Monroe, with 6000 foot and 800 horse, marched from Armagh and approached by the opposite bank of the river, where, finding a ford, now called Battleford Bridge, he crossed and advanced to meet O'Nial. Both armies were drawn up in order of battle, but instead of coming to a general engagement, the day was spent in skirmishing, till the sun, which had been favourable to the British, was declining, when, just as Monroe was beginning to retreat, he was attacked by the Irish, who made a furious onset. An English regiment commanded by Lord Blayney fought with undaunted resolution till they were cut to pieces and their leader slain; the Scottish horse next gave way, and the infantry being thrown into disorder, a general rout ensued. More than 3000 of the British forces were slain and their artillery and stores taken, while, on the part of O'Nial, not more than 70 were killed. The castle was soon after dismantled, and has ever since remained in ruins; it was the largest in the county, and, though weakly built, occupies a remarkably strong position on the summit of a limestone rock rising perpendicularly from the river Blackwater to the height of 120 feet.

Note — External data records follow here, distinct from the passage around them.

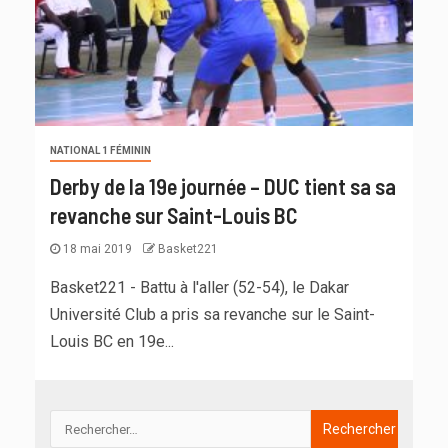
NATIONAL 1 FÉMININ
Derby de la 19e journée – DUC tient sa sa
revanche sur Saint-Louis BC
18 mai 2019
Basket221
Basket221 - Battu à l'aller (52-54), le Dakar
Université Club a pris sa revanche sur le Saint-
Louis BC en 19e...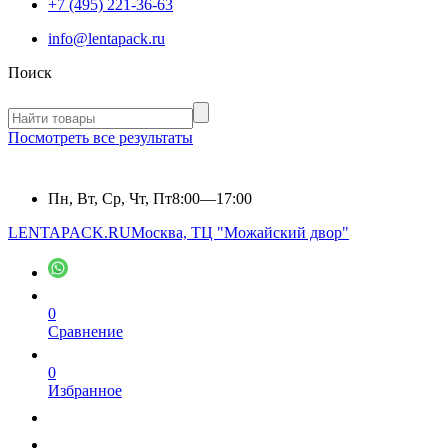
+7 (495) 221-36-63
info@lentapack.ru
Поиск
Посмотреть все результаты
Пн, Вт, Ср, Чт, Пт
8:00—17:00
LENTAPACK.RU
Москва, ТЦ "Можайский двор"
0
Сравнение
0
Избранное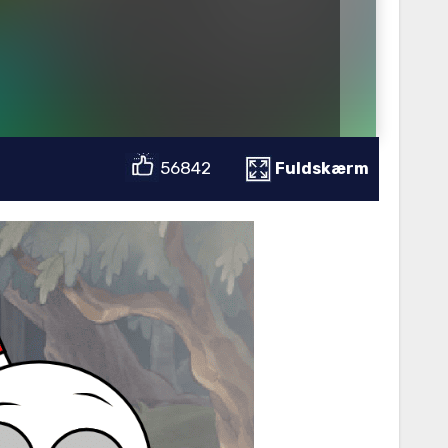
56842
Fuldskærm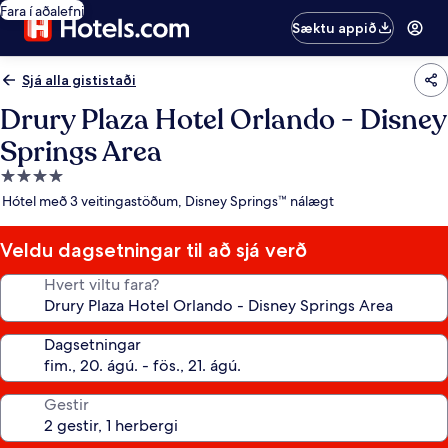
Fara í aðalefni
Sæktu appið
Sjá alla gististaði
Drury Plaza Hotel Orlando - Disney
Springs Area
4.0
stjörnu
Hótel með 3 veitingastöðum, Disney Springs™ nálægt
gististaður
Veldu dagsetningar til að sjá verð
Hvert viltu fara?
Dagsetningar
Gestir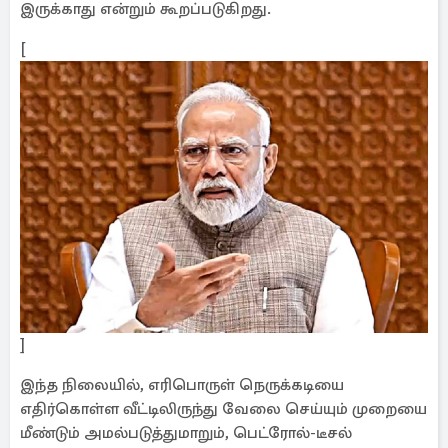
இருக்காது என்றும் கூறப்படுகிறது.
[
]
இந்த நிலையில், எரிபொருள் நெருக்கடியை
எதிர்கொள்ள வீட்டிலிருந்து வேலை செய்யும் முறையை
மீண்டும் அமல்படுத்துமாறும், பெட்ரோல்-டீசல்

In the village is a small ancient out-post strongly built and probably forming an entrance to the castle, which on every other side was defended by natural barriers. Near the village are Tullydoey, the seat of J. Eyre Jackson, Esq., where also is the residence of T. Eyre, Esq.; and Castle Cottage, of Capt. Cranfield. There were formerly very extensive bleach-greens near the village, and the mills and engines are still remaining; but the principal part of the business is carried on at Tullydoey, where large quantities of linen are finished for the English markets; the weaving of linen is also carried on to some extent. The Ulster canal, now in progress, passes on the eastern side of the river and village, and is here carried through a hill of limestone, which has been excavated to the depth of 80 feet, and is conducted longitudinally over the mill-race by an aqueduct of considerable length. A court is held on the first Friday in every month for the manor of Benburb, which extends over 47 townlands and comprises 9210 acres, for the recovery of debts not exceeding £2. The parish church is situated close to the village, in which is also a place of worship for Presbyterians in connection with the Synod of Ulster. The ruins of the castle are extensive and highly picturesque; and near the walls was found a signet ring bearing the arms and initials of Turlogh O'Nial, which is now in the possession of Mr. Bell, of Dungannon. The O'Nials had a strong hold here of greater antiquity than the castle erected by Sir R. Wingfield.—See CLONFEACLE.